- **Text to read**:

Owners and key employees of businesses which conduct a substantial volume of trade between the US and home country are treaty traders (E-1); and where a substantial amount of capital has been invested in the US and jobs have been created for US workers are referred to as treaty investors (E- 2). To qualify, the home country must have a treaty with the US.
Countries with Trade treaties include:
Argentina, Australia, Austria, Belgium, Bolivia, Brunei, Canada, China (Taiwan), Colombia, Costa Rica, Denmark, Estonia, Ethiopia, Finland, France, Germany, Greece, Honduras, Iran, Ireland, Israel, Italy, Japan, Korea, Latvia, Liberia, Luxembourg, Mexico, Netherlands, Norway, Oman, Pakistan, Phillippines, Spain, Suriname, Sweden, Switzerland, Thailand, Togo, Turkey, U.K. and Yugoslavia.
Countries with Investor treaties include:
Argentina, Armenia, Australia, Austria, Bangladesh, Belgium, Bosnia-Herzegovina, Bulgaria, Cameroon, Canada, China (Taiwan), Colombia, Congo, Czech Republic, Denmark, Equador, Ireland, Italy, Japan, Korea, Kyrgyzstan, Liberia, Luxembourg, Mexico, Morocco, Moldavia, Netherlands, Norway, Oman, Pakistan, Panama, Phillippines, Poland, Romania, Senegal, Slovakia, Spain, Sri Lanka, Suriname, Sweden, Switzerland, Thailand, Togo, Tunisia, Turkey, U.K. and Yugoslavia and Zaire.
Executives, managers or persons with specialized knowledge employed in a company abroad, may transfer to the US branch, affiliate or subsidiary to assume a similar position. To qualify, the individual must have been employed in a similar position for the foreign based company during one of the past three years before entering the US. Maximum duration of status is seven years for executives and managers and five years for persons with specialized knowledge.
Other temporary visas are also available for Persons of Extraordinary Ability in the arts, sciences, education or business or sports(O-1/2); Athletes and Entertainers (P); Religious Workers (R-1); and family members of the aforementioned categories.

- **Supplied data**:
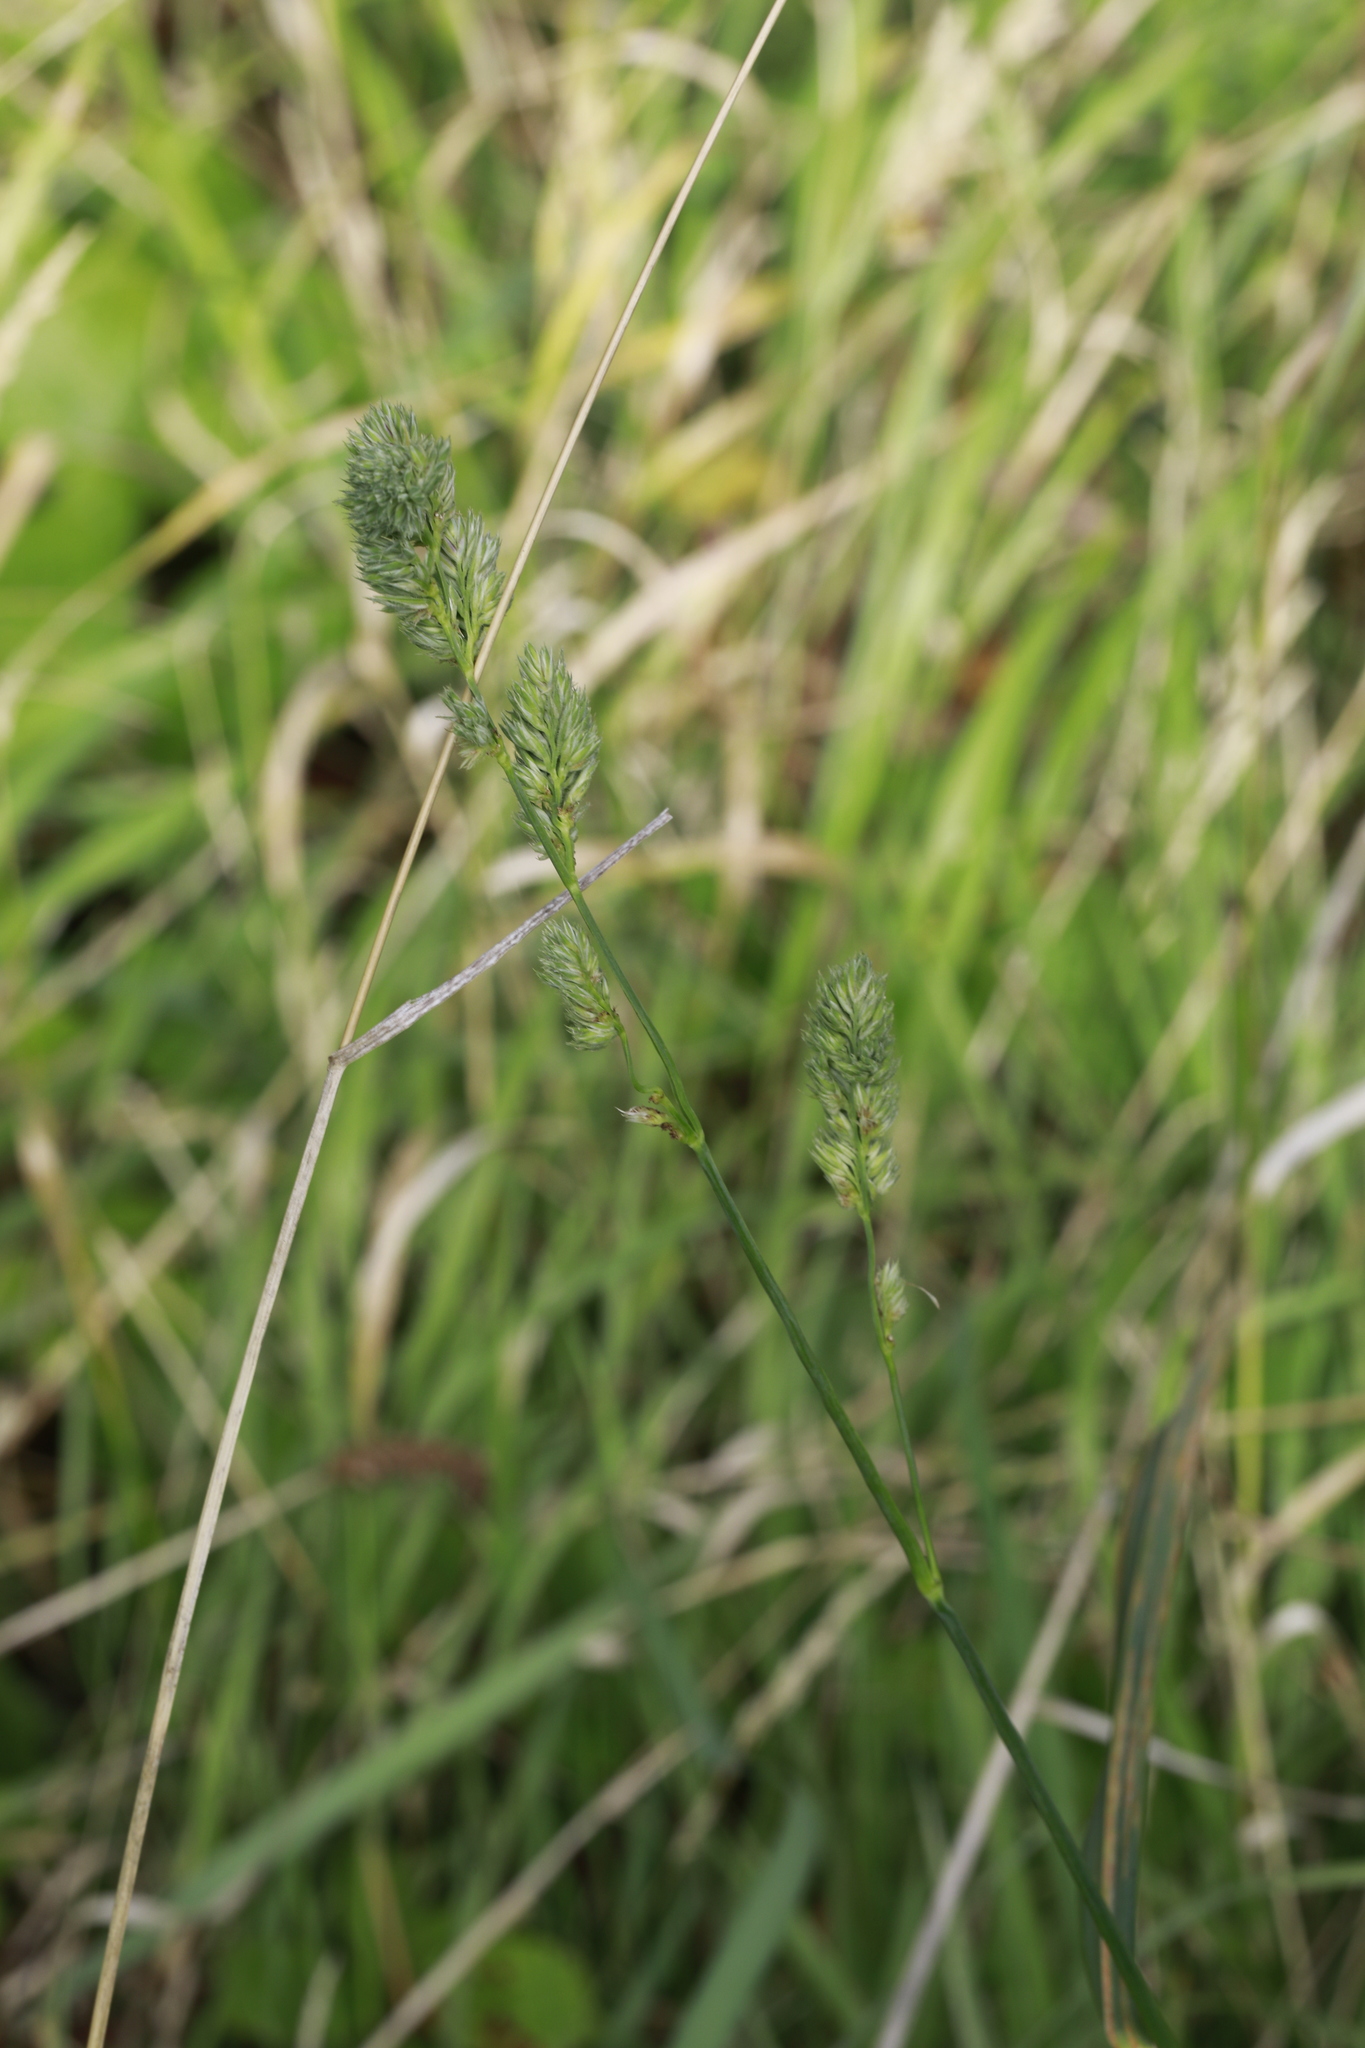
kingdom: Plantae
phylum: Tracheophyta
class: Liliopsida
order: Poales
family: Poaceae
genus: Dactylis
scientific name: Dactylis glomerata
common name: Orchardgrass
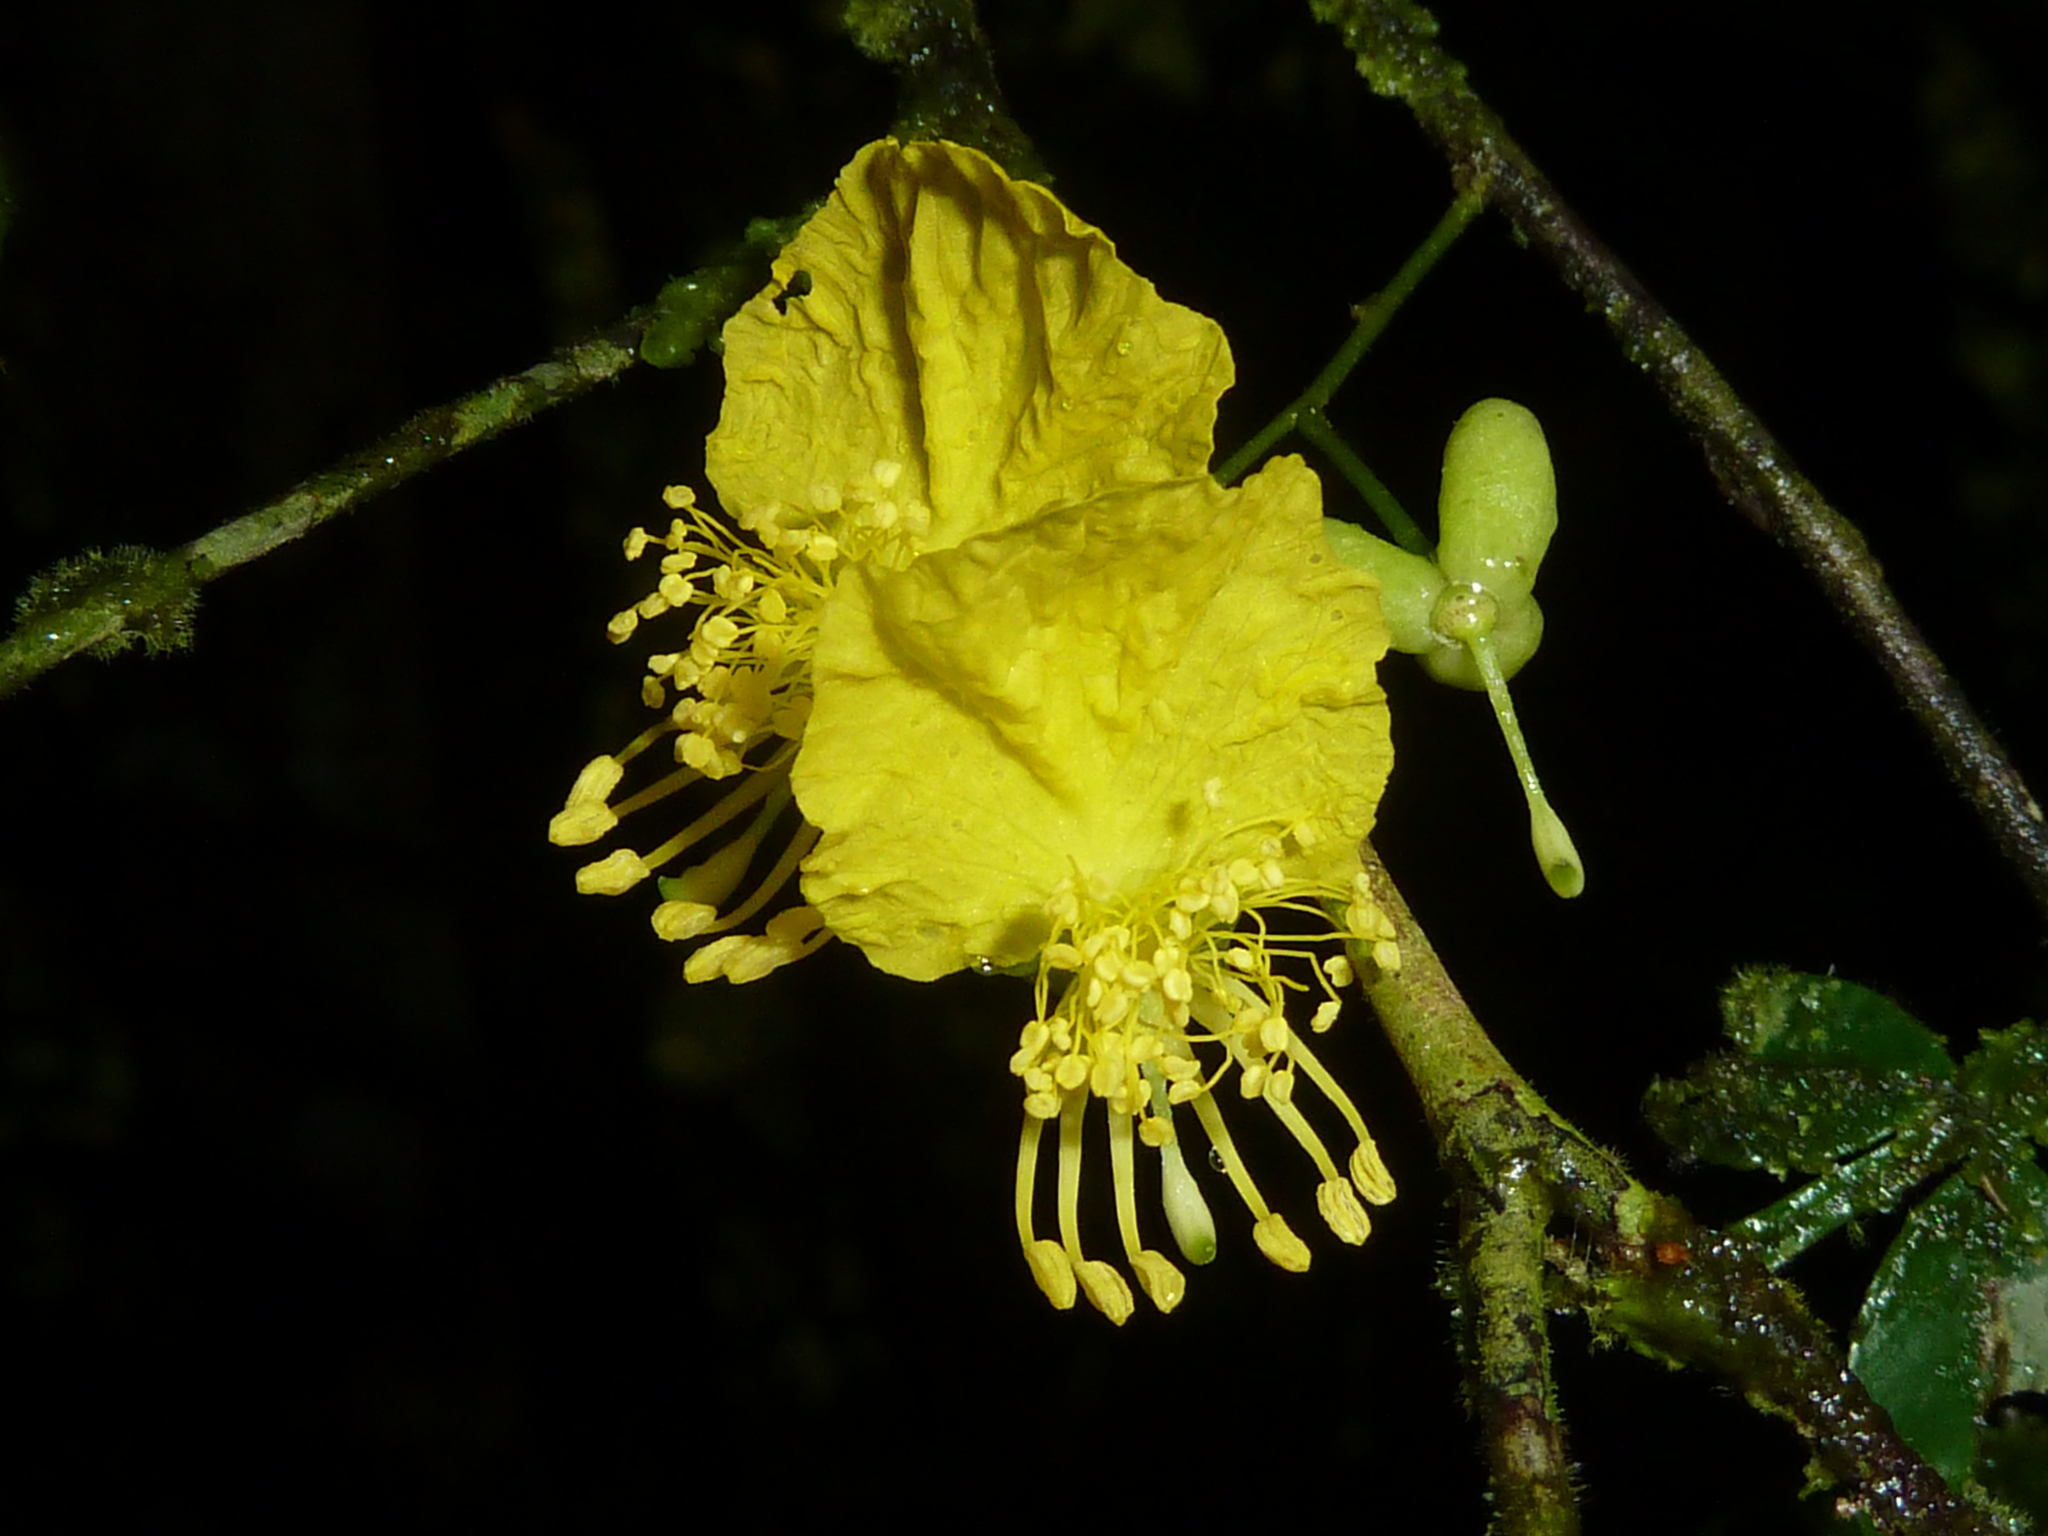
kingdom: Plantae
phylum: Tracheophyta
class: Magnoliopsida
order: Fabales
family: Fabaceae
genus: Swartzia
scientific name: Swartzia picramnioides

- **Exercise task 1**: According to the visa passage, what is the maximum duration of status for persons with specialized knowledge?
- **Exercise task 2**: In the rows, from the line with "scientific name: Dactylis glomerata" through the end of the rows, swap "phylum" for "division" and give only those lines, leaving out the pictures.
The visa passage and the rows are separate, unrelated material.

- **Exercise solution 1**: Five years.

- **Exercise solution 2**:
scientific name: Dactylis glomerata
common name: Orchardgrass
kingdom: Plantae
division: Tracheophyta
class: Magnoliopsida
order: Fabales
family: Fabaceae
genus: Swartzia
scientific name: Swartzia picramnioides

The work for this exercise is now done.